Many Christians buy the violence and rage ascribed to God as an accurate portrayal of Almighty Yahweh, so holy that he cannot tolerate sin. Yet even before Jesus died for our sins, his most revolutionary quality was the love and acceptance he showed for blatantly imperfect people. And he mentioned that it's nothing special to love the people who preen your ego and reciprocate your kindness; being like God means loving your enemies too. So I wonder how to reconcile the immature and violent behavior attributed to God in the Old Testament with a God who is most holy because he loves even those who don't love him back.

In the gospels, Jesus says, if human beings, sucky as we are, know how to give good gifts to our children, would God give us a stone instead of bread? Or a snake instead of a veggie lasagna? Jesus says we have Creator who cares even for sparrows when they fall. A Christ who suffered and died, rather than exact revenge on his betrayers, who told his friends, "those who live by the sword will die by the sword." Does this fit with a God who wipes out his kids cause they're acting all adolescent on his ass? Or a God who destroys cultures and people groups because they're mistakenly worshipping wooden dolls? God is not without mercy in the Old Testament. Many times God is described as compassionate, patient, long-suffering and faithful. But isn't that the worst, when you think you can trust someone, and then boom, you screw up and now they want to kill you?
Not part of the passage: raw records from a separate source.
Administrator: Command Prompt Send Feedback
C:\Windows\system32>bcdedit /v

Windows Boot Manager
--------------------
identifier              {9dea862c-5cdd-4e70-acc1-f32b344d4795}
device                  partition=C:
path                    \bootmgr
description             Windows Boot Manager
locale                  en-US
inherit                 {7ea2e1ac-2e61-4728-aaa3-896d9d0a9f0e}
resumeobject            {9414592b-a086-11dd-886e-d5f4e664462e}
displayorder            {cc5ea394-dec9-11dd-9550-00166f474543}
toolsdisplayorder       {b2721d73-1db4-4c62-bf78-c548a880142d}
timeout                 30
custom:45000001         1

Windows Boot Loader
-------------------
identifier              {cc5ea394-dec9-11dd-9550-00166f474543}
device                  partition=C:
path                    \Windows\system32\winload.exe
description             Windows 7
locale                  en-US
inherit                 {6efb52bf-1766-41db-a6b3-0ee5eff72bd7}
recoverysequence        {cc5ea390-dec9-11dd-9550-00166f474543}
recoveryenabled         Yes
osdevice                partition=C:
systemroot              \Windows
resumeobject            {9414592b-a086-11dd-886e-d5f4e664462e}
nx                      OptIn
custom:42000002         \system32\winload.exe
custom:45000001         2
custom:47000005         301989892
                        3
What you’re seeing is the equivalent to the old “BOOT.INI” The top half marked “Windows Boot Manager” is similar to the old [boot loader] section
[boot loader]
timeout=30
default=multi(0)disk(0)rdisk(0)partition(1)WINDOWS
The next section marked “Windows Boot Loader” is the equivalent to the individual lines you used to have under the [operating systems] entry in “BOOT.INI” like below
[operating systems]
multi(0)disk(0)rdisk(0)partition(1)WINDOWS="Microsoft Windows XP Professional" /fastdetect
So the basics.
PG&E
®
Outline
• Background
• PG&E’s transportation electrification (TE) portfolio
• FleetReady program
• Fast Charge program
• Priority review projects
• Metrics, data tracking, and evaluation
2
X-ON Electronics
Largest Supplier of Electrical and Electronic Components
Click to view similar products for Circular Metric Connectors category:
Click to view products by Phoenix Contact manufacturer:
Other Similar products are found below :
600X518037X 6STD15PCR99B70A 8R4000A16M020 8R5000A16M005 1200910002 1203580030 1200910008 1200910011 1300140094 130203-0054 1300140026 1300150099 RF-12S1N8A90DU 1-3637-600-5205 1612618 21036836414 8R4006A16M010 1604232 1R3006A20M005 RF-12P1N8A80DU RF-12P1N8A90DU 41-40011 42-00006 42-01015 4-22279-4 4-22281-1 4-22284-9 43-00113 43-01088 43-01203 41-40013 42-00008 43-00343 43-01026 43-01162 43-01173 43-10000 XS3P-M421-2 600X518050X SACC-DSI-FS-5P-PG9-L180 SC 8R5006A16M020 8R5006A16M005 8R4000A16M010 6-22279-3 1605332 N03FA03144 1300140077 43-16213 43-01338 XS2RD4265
Many evangelicals use this three choice argument to tell people about Jesus: He was either Lord, Liar or Lunatic. Here's one for God the Father: Either he's gotten better with time (we can all hope to age like wine, right?) He's a capricious, sometimes loving, sometimes violent being who cycles through the stages of an abusive relationship with his people. Or the Old Testament got God wrong somewhere; there was a breakdown of communication, and we're misinterpreting God. The fourth option is that like me, God hates multiple choice questions and prefers to come up with her own answer, which is currently a secret. Please God, I promise, I won't tell. Of course, I'd probably tell, at least if I knew it wouldn't tick God off enough to send me Beyond before my time.